The dataset used for this notebook was obtained from gapminder.org with the following information:
# Libraries
import numpy as np
import pandas as pd
import seaborn as sns
import matplotlib.pyplot as plt
%pylab inline
# Read worldwide data into Pandas DataFrames with index column as country
employment = pd.read_csv('employment_above_15.csv', index_col='Country')
female_completion = pd.read_csv('female_completion_rate.csv', index_col='Country')
male_completion = pd.read_csv('male_completion_rate.csv', index_col='Country')
life_expectancy = pd.read_csv('life_expectancy.csv', index_col='Country')
gdp = pd.read_csv('gdp_per_capita.csv', index_col='Country')
# Data specific to index Canada:
# Use .loc to look up values in pd series by index and .iloc for position
employment_ca = employment.loc['Canada'].round(2)
# Drop NAN from the male/female data series
female_completion_ca = female_completion.loc['Canada'].dropna().round(2)
male_completion_ca = male_completion.loc['Canada'].dropna().round(2)
life_expectancy_ca = life_expectancy.loc['Canada'].round(2)
gdp_ca = gdp.loc['Canada'].round(2)
Populating the interactive namespace from numpy and matplotlib
# Print all countries avaliable in worldwide data
print employment.index.values
print "Number of countries in dataset: ",len(employment.index.values)

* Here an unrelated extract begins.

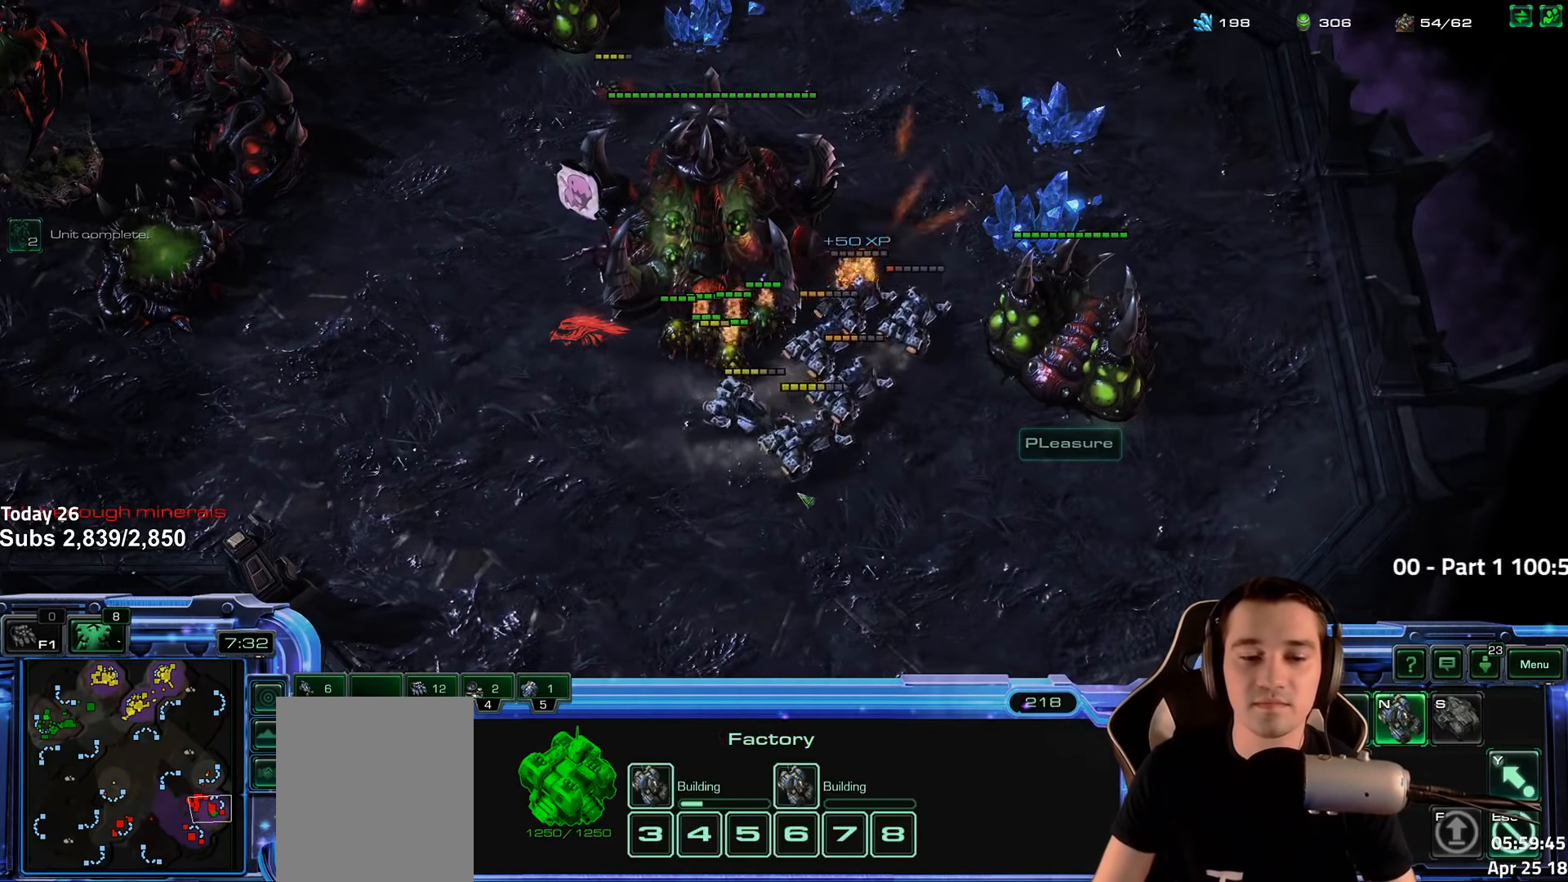
{"keys": [], "events": []}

['Afghanistan' 'Albania' 'Algeria' 'Angola' 'Argentina' 'Armenia' 'Australia' 'Austria' 'Azerbaijan' 'Bahamas' 'Bahrain' 'Bangladesh' 'Barbados' 'Belarus' 'Belgium' 'Belize' 'Benin' 'Bhutan' 'Bolivia' 'Bosnia and Herzegovina' 'Botswana' 'Brazil' 'Brunei' 'Bulgaria' 'Burkina Faso' 'Burundi' 'Cambodia' 'Cameroon' 'Canada' 'Cape Verde' 'Central African Rep.' 'Chad' 'Chile' 'China' 'Colombia' 'Comoros' 'Congo, Rep.' 'Congo, Dem. Rep.' 'Costa Rica' "Cote d'Ivoire" 'Croatia' 'Cuba' 'Cyprus' 'Czech Rep.' 'Denmark' 'Dominican Rep.' 'Timor-Leste' 'Ecuador' 'Egypt' 'El Salvador' 'Equatorial Guinea' 'Eritrea' 'Estonia' 'Ethiopia' 'Fiji' 'Finland' 'France' 'Gabon' 'Gambia' 'Georgia' 'Germany' 'Ghana' 'Greece' 'Guadeloupe' 'Guatemala' 'Guinea' 'Guinea-Bissau' 'Guyana' 'Haiti' 'Honduras' 'Hong Kong, China' 'Hungary' 'Iceland' 'India' 'Indonesia' 'Iran' 'Iraq' 'Ireland' 'Israel' 'Italy' 'Jamaica' 'Japan' 'Jordan' 'Kazakhstan' 'Kenya' 'Korea, Dem. Rep.' 'Korea, Rep.' 'Kuwait' 'Kyrgyzstan' 'Laos' 'Latvia' 'Lebanon' 'Lesotho' 'Liberia' 'Libya' 'Lithuania' 'Luxembourg' 'Macao, China' 'Madagascar' 'Malawi' 'Malaysia' 'Maldives' 'Mali' 'Malta' 'Martinique' 'Mauritania' 'Mauritius' 'Mexico' 'Mongolia' 'Morocco' 'Mozambique' 'Myanmar' 'Namibia' 'Nepal' 'Netherlands' 'Netherlands Antilles' 'New Zealand' 'Nicaragua' 'Niger' 'Nigeria' 'Norway' 'Oman' 'Pakistan' 'Panama' 'Papua New Guinea' 'Paraguay' 'Peru' 'Philippines' 'Poland' 'Portugal' 'Puerto Rico' 'Qatar' 'Moldova' 'Reunion' 'Romania' 'Russia' 'Rwanda' 'Saudi Arabia' 'Senegal' 'Serbia and Montenegro' 'Sierra Leone' 'Singapore' 'Slovak Republic' 'Slovenia' 'Solomon Islands' 'Somalia' 'South Africa' 'Spain' 'Sri Lanka' 'Sudan' 'Suriname' 'Swaziland' 'Sweden' 'Switzerland' 'Syria' 'Taiwan' 'Tajikistan' 'Tanzania' 'Thailand' 'Macedonia, FYR' 'Togo' 'Trinidad and Tobago' 'Tunisia' 'Turkey' 'Turkmenistan' 'Uganda' 'Ukraine' 'United Arab Emirates' 'United Kingdom' 'United States' 'Uruguay' 'Uzbekistan' 'Venezuela' 'Vietnam' 'West Bank and Gaza' 'Yemen, Rep.' 'Zambia' 'Zimbabwe'] Number of countries in dataset: 178
From this data analysis, we will be using data from 178 countries to represent "worldwide" trends which should be sufficent.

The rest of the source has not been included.